Newsletter: 4th ALERT! CBB Very Serious

COFFEE BERRY BORER

(Hypothenemus hampei)

The adult Coffee Berry Beetles are 1.4-1.7 mm in length, smaller than a sesame seed. The females bore into the berry through the blossom end of the fruit, leaving an entrance hole. White fungus is sometimes visible around the hole. The females will lay their eggs in the berry. Larvae eat their way through the flesh and the bean, destroying the entire fruit. This little beetle has become the most damaging pest in the worldwide coffee industry.

At this point and time this pest is here to stay and it is not a matter of eradicating this menace but to monitor and take means to control this beetle that it will not destroy the entire Kona and Hawaii Island coffee crops. Anyone who has the least bit of coffee growing on their property must take action to control this pest before it spreads even more heavily or deeply into the coffee crops throughout.

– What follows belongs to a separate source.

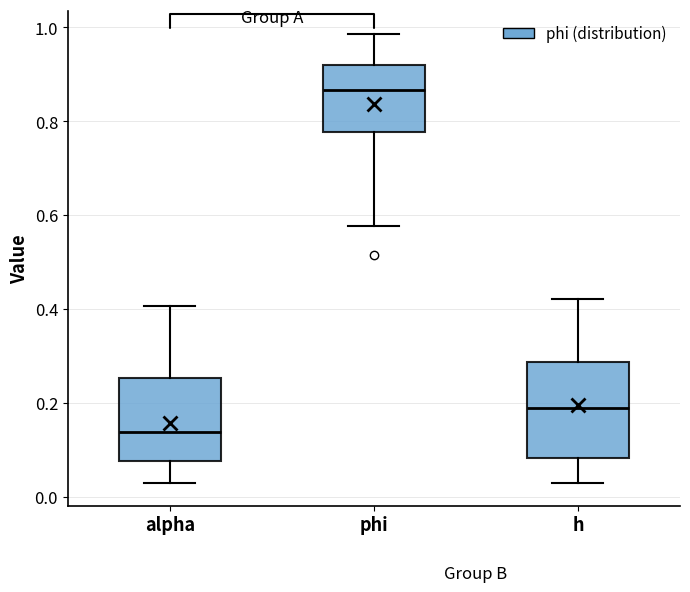

Which box is the tallest, from its lower edge to its upper edge?

h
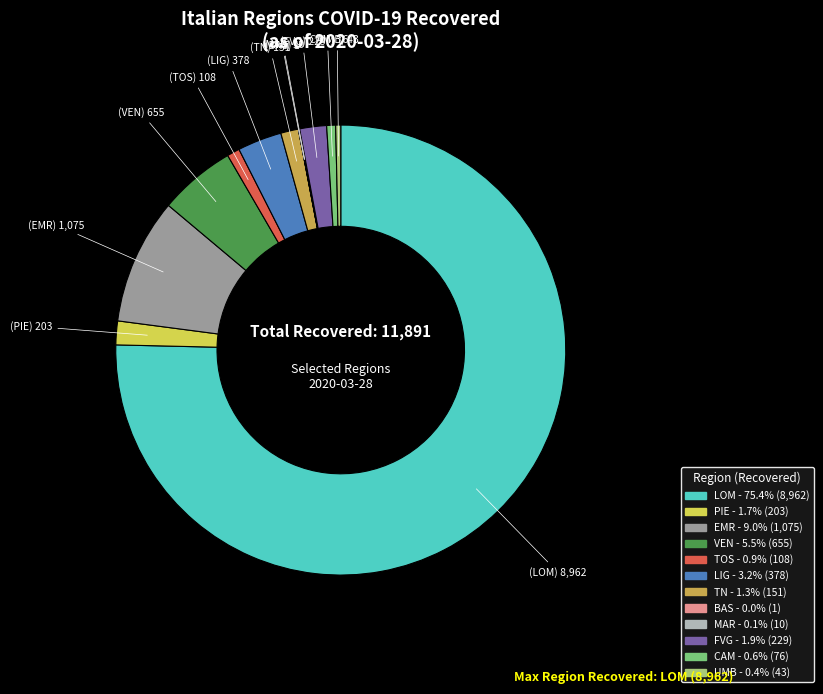

Does any single category account for the majority?

Yes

There are a couple of different ways to start to control this pest; either all-ready bought or home made traps with the pertinent attractants used can eliminate some of beetles and spraying fungicides is another. Another measure, but considered a drastic measure is picking up and burning all fallen crop from the ground and/or cutting out the entire effected area of your coffee farm and burning this. However of course this will effect your production of coffee for the season, and for the next several years till the trees have grown again to considerable size to produce crop. But some of these measures taken now will assure a better control and possible larger unaffected crops in the future. The key is to monitor your coffee fields for this pest and apply measures to control it on a continuous basis with measures that is within the rules and regulations of the Department of Agriculture. For additional information you can access the web at

http://www.ctahr.hawaii.edu/site/CBBManage.aspx

 

 

 

 

ECONOMICAL SELF-MADE BROCA TRAP

Traps can be inexpensive to make for the use on the coffee farms and most effective is to begin placing traps around the perimeters of your property, 20 to 40 feet apart to be able to contain those pests that my be invading your farm from an adjacent parcel. Of course the more you are able to place throughout your farm the better results you will obtain.

The items that are used to make a trap are some of those supplies that you probably may have already laying around your home. This supply consists of the following items, a plastic liquid detergent bottle, 4 oz. lotion bottle, bailing wire, #12 bag string and a gallon or quart glass lure compound bottle. Some of the tools needed to assemble the trap are a small saw, pocket knife, wire cutters, drill and a 5/32 inch drill bit.